これらの工事は、電気工事士法や消防法など、別の法令による資格制度と関係します。
そのため、無資格で行った工事経験が、そのまま実務経験として認められるとは限りません。
「電気工事を10年以上やっていた」という場合でも、その期間に必要な資格を持っていたか、どのような工事に従事していたかを確認する必要があります。

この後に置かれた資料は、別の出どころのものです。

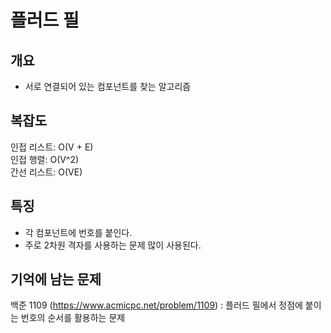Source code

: 
# 플러드 필

## 개요
* 서로 연결되어 있는 컴포넌트를 찾는 알고리즘

## 복잡도
인접 리스트: O(V + E)  
인접 행렬: O(V^2)  
간선 리스트: O(VE)  

## 특징
* 각 컴포넌트에 번호를 붙인다.
* 주로 2차원 격자를 사용하는 문제 많이 사용된다.

## 기억에 남는 문제
백준 1109 (https://www.acmicpc.net/problem/1109) : 플러드 필에서 정점에 붙이는 번호의 순서를 활용하는 문제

電気工事業や消防施設工事業で実務経験による申請を検討する場合には、経験年数だけでなく、当時の資格の有無も確認しましょう。
東京都で申請する前に確認したいこと
東京都で営業所技術者等を実務経験で申請する場合には、申請前に次の点を確認しておくことをおすすめします。
- どの業種で許可を受けたいのか
- その業種について何年分の実務経験が必要か
- 指定学科による期間短縮が使えるか
- 実務経験証明書を誰が証明するのか
- 工事内容がわかる資料が残っているか
- 過去の勤務先での在籍・常勤証明資料があるか
- 現在、申請営業所に常勤していることを証明できるか
実務経験での申請は、資料の整理に時間がかかります。
過去の請求書や契約書、入金記録、確定申告書などをさかのぼって確認する必要があるため、申請直前ではなく、早めに準備を始めることが大切です。
まとめ
東京都で建設業許可を申請する場合、営業所技術者等は重要な要件です。
資格で証明できる場合は比較的整理しやすいですが、実務経験で申請する場合には、経験年数、経験内容、証明者、確認資料を丁寧に整理する必要があります。
実務経験証明書だけではなく、請負契約書、注文書、請求書、入金記録、確定申告書、過去の許可関係書類などにより、経験内容を確認できるかが重要です。
また、指定学科を卒業している場合には、実務経験期間を短縮できる可能性があります。
10年分の資料がない場合でも、学歴を確認することで申請できる可能性が出てくることがあります。
営業所技術者等は、実務経験だけでなく、現在の常勤性も必要です。
申請する営業所に常勤していることを確認できる資料も準備しておきましょう。